#### Work request:
Please return the lines below verbatim, beginning at the one that has "cells of melanoma" and stopping after the one that has "cells are negative", and add no other lines.

#### Recorded data:
▬▬▬▬▬▬▬▬▬▬
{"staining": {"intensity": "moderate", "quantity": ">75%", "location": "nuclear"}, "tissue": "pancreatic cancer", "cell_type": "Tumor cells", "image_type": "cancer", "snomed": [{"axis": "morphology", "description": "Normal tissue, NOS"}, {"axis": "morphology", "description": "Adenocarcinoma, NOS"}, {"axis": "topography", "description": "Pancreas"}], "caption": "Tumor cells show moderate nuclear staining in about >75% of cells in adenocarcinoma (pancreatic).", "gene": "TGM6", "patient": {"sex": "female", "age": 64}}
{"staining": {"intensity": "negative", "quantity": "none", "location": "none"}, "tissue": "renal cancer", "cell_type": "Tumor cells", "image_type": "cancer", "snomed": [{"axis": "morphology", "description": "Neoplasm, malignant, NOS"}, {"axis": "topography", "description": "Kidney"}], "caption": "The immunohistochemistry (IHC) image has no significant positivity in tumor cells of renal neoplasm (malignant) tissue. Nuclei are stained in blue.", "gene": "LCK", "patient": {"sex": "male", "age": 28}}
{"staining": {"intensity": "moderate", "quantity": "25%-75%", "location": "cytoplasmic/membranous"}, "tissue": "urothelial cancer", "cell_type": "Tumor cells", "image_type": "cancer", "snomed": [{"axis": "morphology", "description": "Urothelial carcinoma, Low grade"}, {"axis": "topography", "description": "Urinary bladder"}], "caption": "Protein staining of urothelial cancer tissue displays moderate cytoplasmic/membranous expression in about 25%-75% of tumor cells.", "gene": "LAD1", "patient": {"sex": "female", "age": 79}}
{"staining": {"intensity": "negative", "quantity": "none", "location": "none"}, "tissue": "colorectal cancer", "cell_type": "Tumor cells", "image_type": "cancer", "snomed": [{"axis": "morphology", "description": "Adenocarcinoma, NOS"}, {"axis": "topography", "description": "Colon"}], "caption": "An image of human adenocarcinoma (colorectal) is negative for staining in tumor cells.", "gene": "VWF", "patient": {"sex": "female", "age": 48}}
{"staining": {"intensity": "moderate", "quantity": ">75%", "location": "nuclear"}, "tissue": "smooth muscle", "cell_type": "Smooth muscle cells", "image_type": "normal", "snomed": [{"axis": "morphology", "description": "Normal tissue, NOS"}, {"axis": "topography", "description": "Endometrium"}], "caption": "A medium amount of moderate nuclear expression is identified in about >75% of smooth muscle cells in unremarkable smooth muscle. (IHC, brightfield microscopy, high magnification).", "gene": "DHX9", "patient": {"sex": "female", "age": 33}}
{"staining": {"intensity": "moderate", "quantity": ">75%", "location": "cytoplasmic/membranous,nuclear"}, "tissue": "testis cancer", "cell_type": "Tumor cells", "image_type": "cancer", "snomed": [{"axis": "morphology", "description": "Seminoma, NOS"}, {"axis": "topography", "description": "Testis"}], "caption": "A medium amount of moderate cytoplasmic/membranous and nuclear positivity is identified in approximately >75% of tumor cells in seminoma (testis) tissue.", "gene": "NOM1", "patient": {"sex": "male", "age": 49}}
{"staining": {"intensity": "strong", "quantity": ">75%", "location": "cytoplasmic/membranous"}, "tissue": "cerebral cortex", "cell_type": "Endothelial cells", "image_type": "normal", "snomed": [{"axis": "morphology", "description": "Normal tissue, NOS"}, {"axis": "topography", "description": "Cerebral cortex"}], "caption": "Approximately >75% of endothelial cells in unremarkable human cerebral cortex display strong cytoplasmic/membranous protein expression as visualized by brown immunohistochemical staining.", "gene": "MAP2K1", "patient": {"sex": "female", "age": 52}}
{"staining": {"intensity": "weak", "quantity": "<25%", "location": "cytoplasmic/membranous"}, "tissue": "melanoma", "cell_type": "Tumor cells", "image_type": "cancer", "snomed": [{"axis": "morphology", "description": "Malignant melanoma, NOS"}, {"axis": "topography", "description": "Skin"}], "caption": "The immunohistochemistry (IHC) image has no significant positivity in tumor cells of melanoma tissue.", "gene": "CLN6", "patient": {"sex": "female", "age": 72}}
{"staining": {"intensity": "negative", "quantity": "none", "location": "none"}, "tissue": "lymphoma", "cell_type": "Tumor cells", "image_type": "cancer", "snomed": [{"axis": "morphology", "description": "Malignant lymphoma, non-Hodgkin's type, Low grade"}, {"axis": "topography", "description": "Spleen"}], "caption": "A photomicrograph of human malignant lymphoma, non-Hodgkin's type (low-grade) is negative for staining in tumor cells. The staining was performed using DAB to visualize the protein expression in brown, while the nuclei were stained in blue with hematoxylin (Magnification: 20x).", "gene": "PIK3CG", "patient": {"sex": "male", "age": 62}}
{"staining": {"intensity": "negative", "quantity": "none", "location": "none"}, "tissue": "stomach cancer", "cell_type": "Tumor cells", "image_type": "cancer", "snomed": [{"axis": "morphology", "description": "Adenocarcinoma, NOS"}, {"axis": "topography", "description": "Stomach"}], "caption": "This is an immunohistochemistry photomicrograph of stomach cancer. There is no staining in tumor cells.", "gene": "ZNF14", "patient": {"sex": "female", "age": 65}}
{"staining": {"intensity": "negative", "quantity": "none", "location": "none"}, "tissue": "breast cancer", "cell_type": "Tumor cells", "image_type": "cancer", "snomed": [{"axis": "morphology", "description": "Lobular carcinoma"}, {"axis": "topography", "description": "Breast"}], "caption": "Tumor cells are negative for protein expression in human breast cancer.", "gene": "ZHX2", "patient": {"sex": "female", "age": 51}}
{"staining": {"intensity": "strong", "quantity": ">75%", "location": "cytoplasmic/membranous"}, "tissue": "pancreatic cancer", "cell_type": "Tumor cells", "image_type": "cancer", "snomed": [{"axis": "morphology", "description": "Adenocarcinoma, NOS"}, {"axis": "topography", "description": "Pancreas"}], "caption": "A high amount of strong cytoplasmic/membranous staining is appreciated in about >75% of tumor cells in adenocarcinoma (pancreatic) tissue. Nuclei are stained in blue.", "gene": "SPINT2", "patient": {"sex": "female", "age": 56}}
▬▬▬▬▬▬▬▬▬▬
#### Response to the exercise:
{"staining": {"intensity": "weak", "quantity": "<25%", "location": "cytoplasmic/membranous"}, "tissue": "melanoma", "cell_type": "Tumor cells", "image_type": "cancer", "snomed": [{"axis": "morphology", "description": "Malignant melanoma, NOS"}, {"axis": "topography", "description": "Skin"}], "caption": "The immunohistochemistry (IHC) image has no significant positivity in tumor cells of melanoma tissue.", "gene": "CLN6", "patient": {"sex": "female", "age": 72}}
{"staining": {"intensity": "negative", "quantity": "none", "location": "none"}, "tissue": "lymphoma", "cell_type": "Tumor cells", "image_type": "cancer", "snomed": [{"axis": "morphology", "description": "Malignant lymphoma, non-Hodgkin's type, Low grade"}, {"axis": "topography", "description": "Spleen"}], "caption": "A photomicrograph of human malignant lymphoma, non-Hodgkin's type (low-grade) is negative for staining in tumor cells. The staining was performed using DAB to visualize the protein expression in brown, while the nuclei were stained in blue with hematoxylin (Magnification: 20x).", "gene": "PIK3CG", "patient": {"sex": "male", "age": 62}}
{"staining": {"intensity": "negative", "quantity": "none", "location": "none"}, "tissue": "stomach cancer", "cell_type": "Tumor cells", "image_type": "cancer", "snomed": [{"axis": "morphology", "description": "Adenocarcinoma, NOS"}, {"axis": "topography", "description": "Stomach"}], "caption": "This is an immunohistochemistry photomicrograph of stomach cancer. There is no staining in tumor cells.", "gene": "ZNF14", "patient": {"sex": "female", "age": 65}}
{"staining": {"intensity": "negative", "quantity": "none", "location": "none"}, "tissue": "breast cancer", "cell_type": "Tumor cells", "image_type": "cancer", "snomed": [{"axis": "morphology", "description": "Lobular carcinoma"}, {"axis": "topography", "description": "Breast"}], "caption": "Tumor cells are negative for protein expression in human breast cancer.", "gene": "ZHX2", "patient": {"sex": "female", "age": 51}}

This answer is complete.